Can they really ask us to leave? – Rights of Service Dog Owners

Let’s say for this particular post this week – a person has a documented disability, has jumped through all the hoops, paid the trainer fees and has a legitimate “Service Dog” that they take with them to school, work, restaurants, stores, etc.

A local news outlet recently reported the following – KTNV News Report About a Veteran & Service Dog Banned from a School triggered my desire to thoroughly research the rights of the service dog owner as well as proprietors and/or other institutions to restrict a service animal from a property.

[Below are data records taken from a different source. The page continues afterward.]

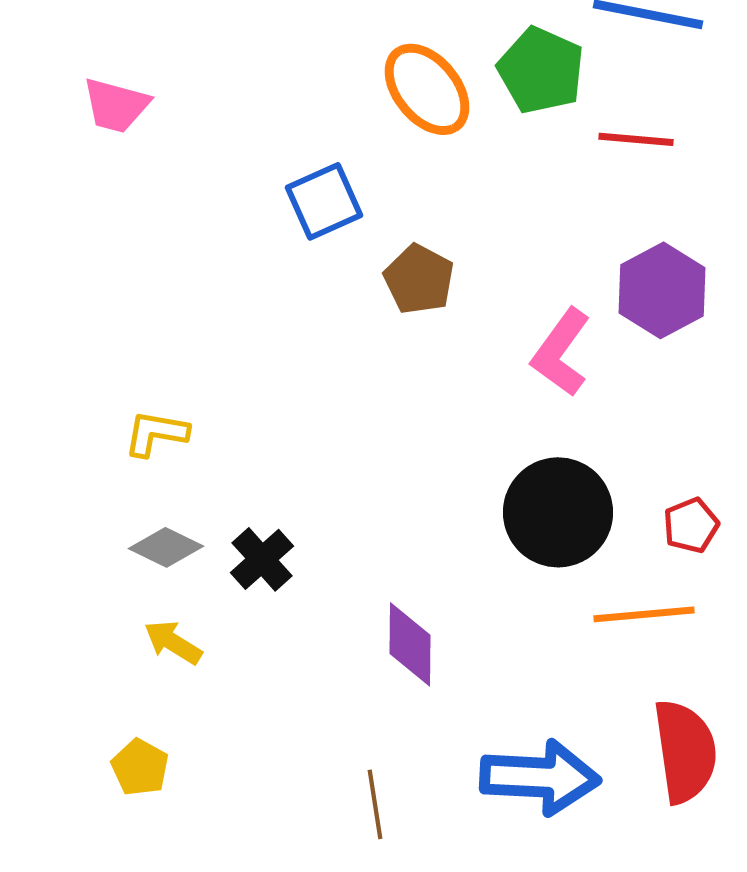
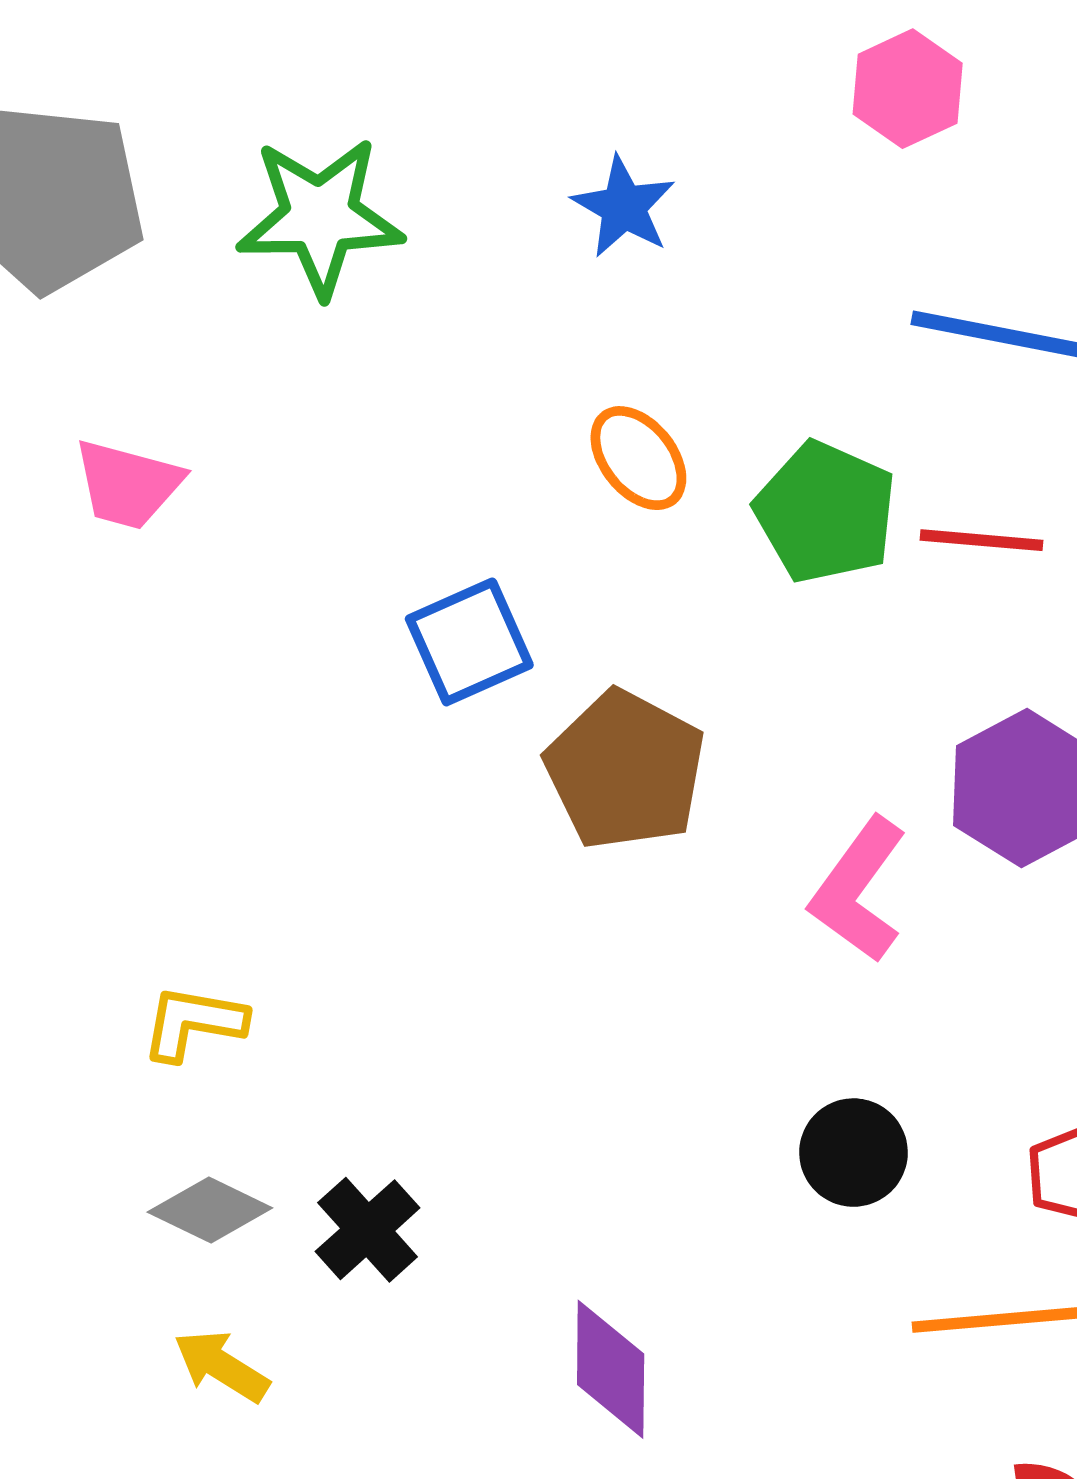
green pentagon: (541, 70) -> (826, 512), moved
orange ellipse: (427, 89) -> (638, 458), size x0.7
brown pentagon: (419, 279) -> (625, 770), size x1.4
black circle: (558, 512) -> (854, 1153), size x0.6

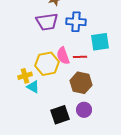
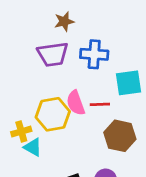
brown hexagon: (81, 83) -> (120, 136), moved

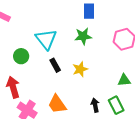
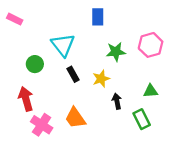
blue rectangle: (89, 11) -> (98, 17), moved
green star: (83, 36) -> (116, 52), moved
black arrow: (95, 105) -> (117, 101), moved

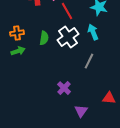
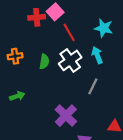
green arrow: (18, 51) -> (17, 96), moved
purple cross: (64, 88) -> (66, 116), size x1.5

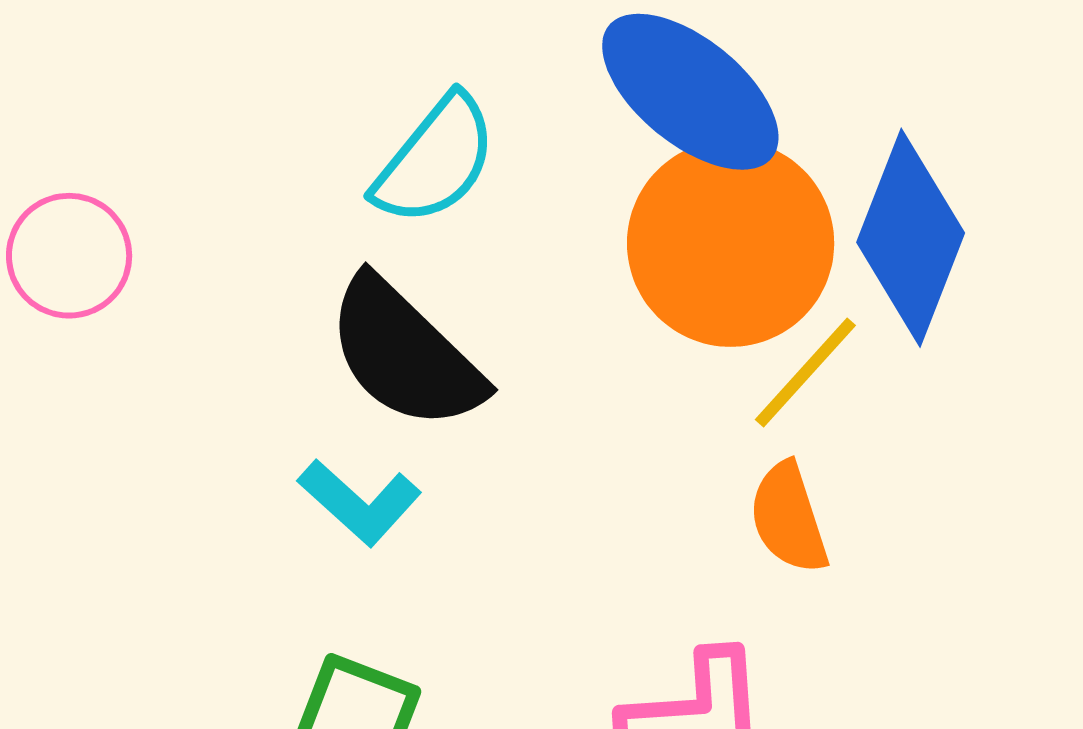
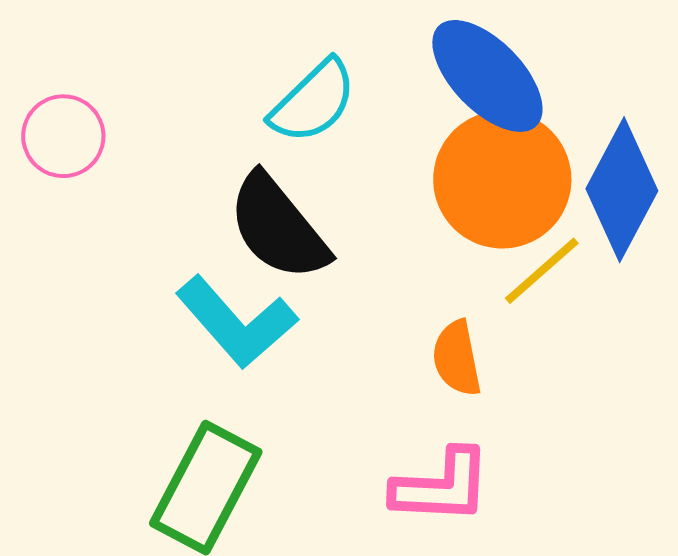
cyan L-shape: (360, 502) -> (237, 322), size x1.5
orange semicircle: (789, 518) -> (457, 358), moved

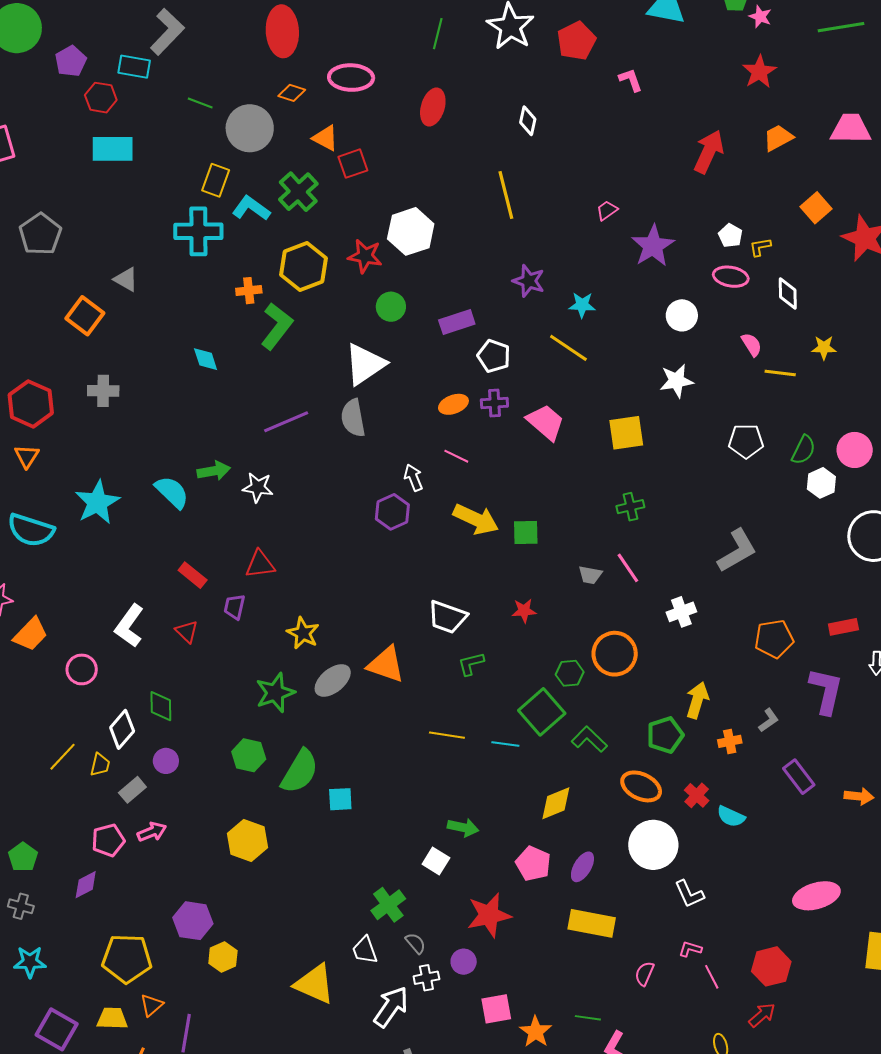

This particular news story was one where a veteran had let his animal get loose within the school and he got into an argument with the security guard. The man went to the news when he received notification that he was being banned from the school. While there are many variables with this particular news report- at face value it appears that the school may be acting within their rights.

According to  ADA Service Dog Guidelines/Commonly Asked Questions it is within the right of the owner of an establishment or an institution to request that a person leave the premises with their service animal if it is being disruptive. Or more specifically the ADA guideline states that

“a public accommodation is not required to accommodate a service animal–that is, when doing so would result in a fundamental alteration to the nature of the business.” 

I honestly believed that service dog/guide dog owners had free reign to essentially go wherever, whenever with their service animal and am surprised to see some exceptions to the rule. As many of the online comments about the news article report- if the service animal is not properly trained, is roaming around, and leaving the owners side- the business/institution has a right to ban a service animal from their property if it is disruptive.

So the rule of thumb for Service Dog owners should be to ensure that your animal receives appropriate training before venturing out into the community to ensure that they do not become disruptive to local business operations.